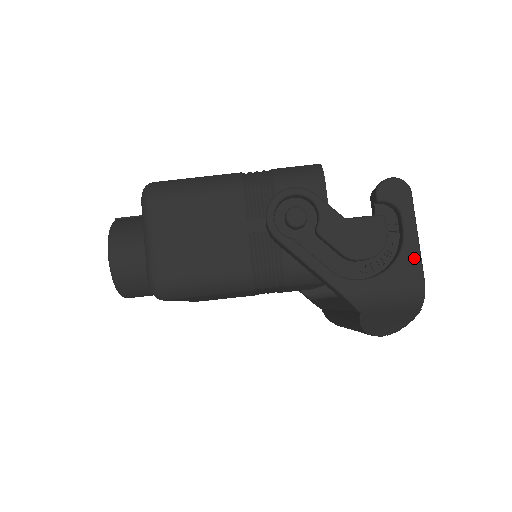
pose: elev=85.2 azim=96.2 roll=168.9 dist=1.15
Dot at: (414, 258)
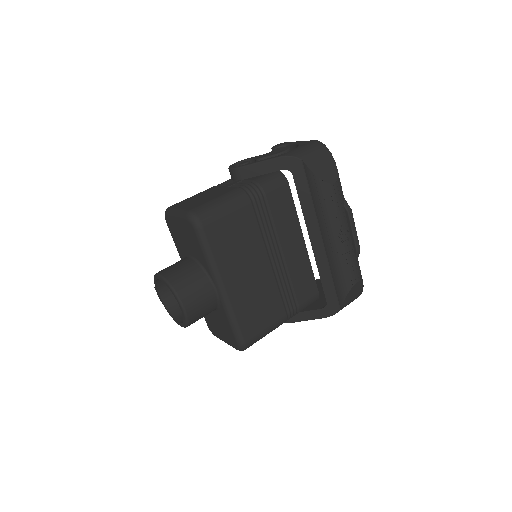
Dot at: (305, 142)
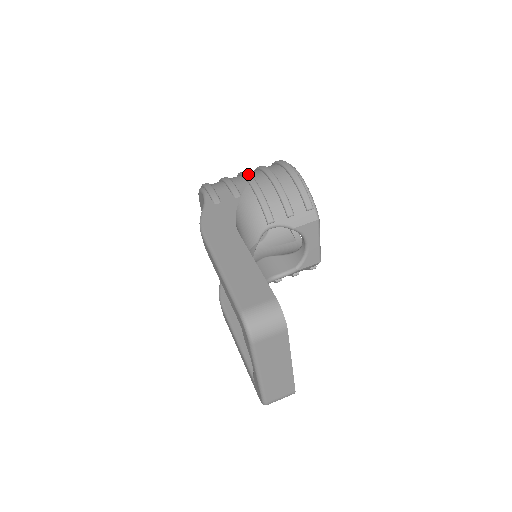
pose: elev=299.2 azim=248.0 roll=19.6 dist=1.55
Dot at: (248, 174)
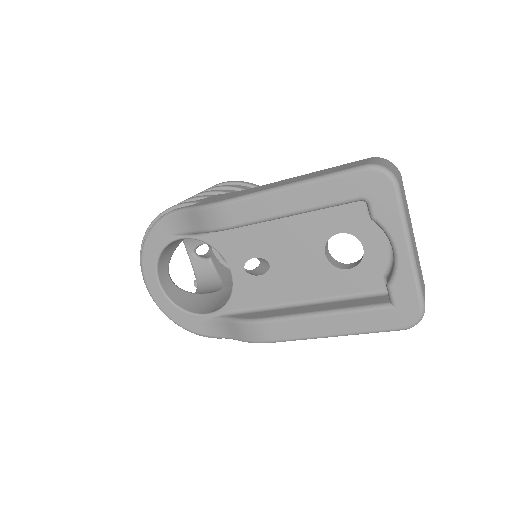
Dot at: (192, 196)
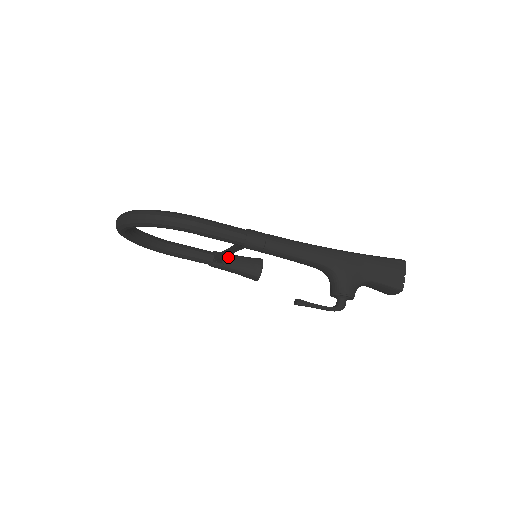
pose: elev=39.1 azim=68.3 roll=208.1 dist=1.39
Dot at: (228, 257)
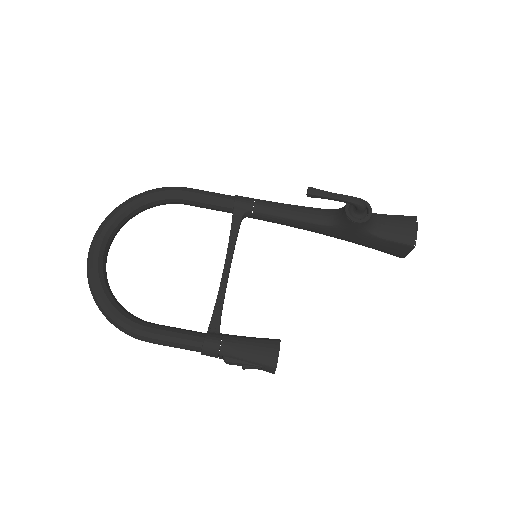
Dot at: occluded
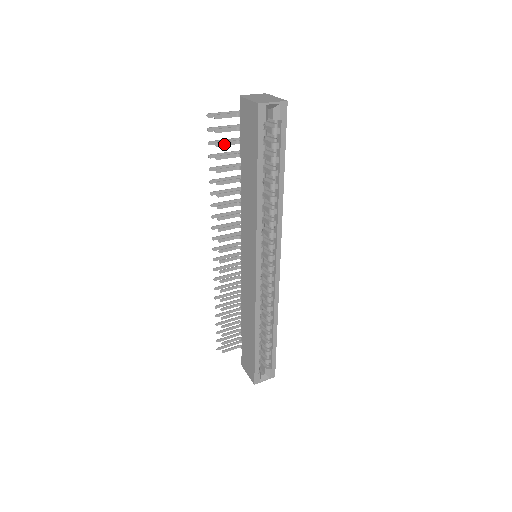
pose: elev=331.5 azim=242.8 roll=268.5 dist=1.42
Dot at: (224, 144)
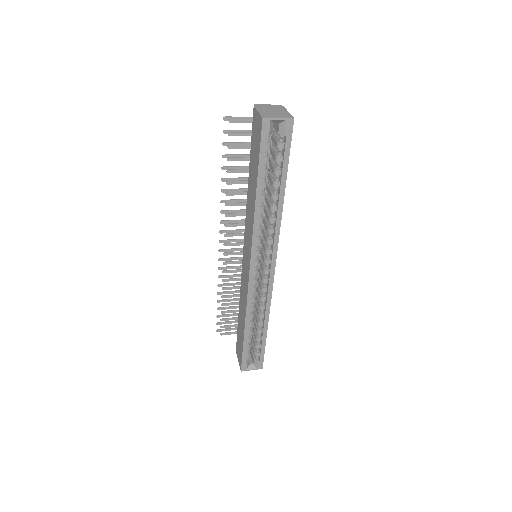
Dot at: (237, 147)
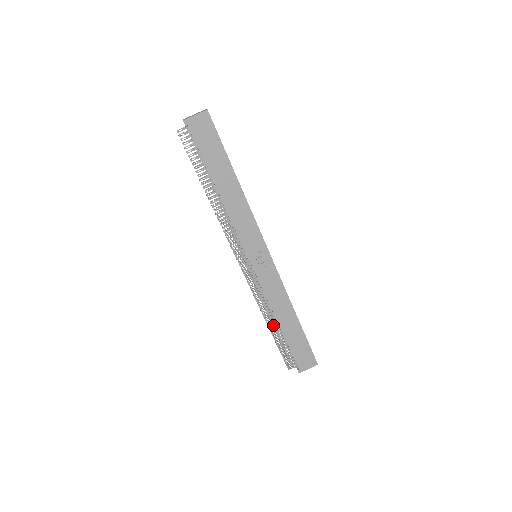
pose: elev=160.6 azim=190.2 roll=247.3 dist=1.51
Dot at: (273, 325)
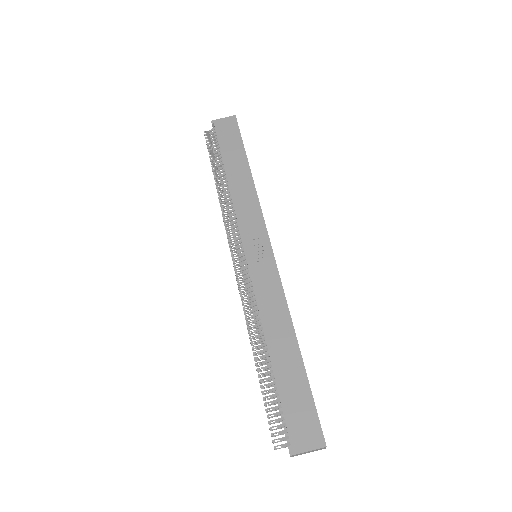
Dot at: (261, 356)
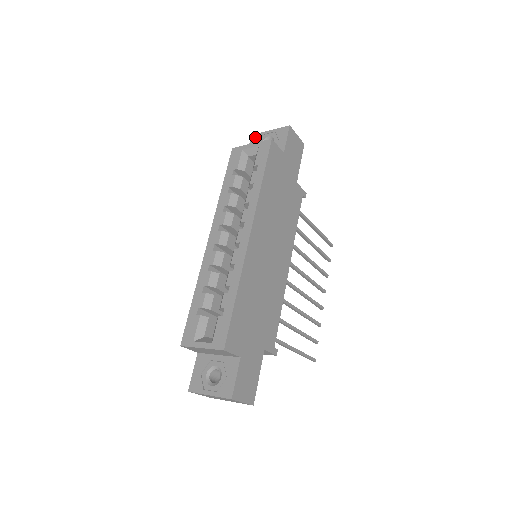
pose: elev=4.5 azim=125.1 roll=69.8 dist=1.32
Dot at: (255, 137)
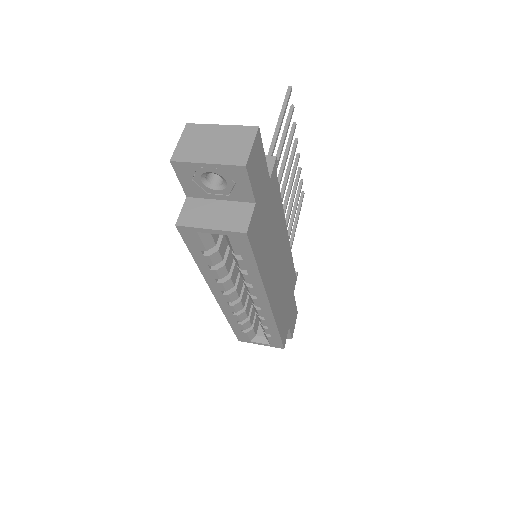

* * *

(TASK GOAL) Give everything from the line containing "pose: elev=4.5 azim=125.1 roll=69.8 dist=1.32" down to the end of the data as a numbered list, skipping blank lines and leaving out the pictures.

(RESULT FOR THIS EXERCISE)
1. pose: elev=4.5 azim=125.1 roll=69.8 dist=1.32
2. Dot at: (255, 137)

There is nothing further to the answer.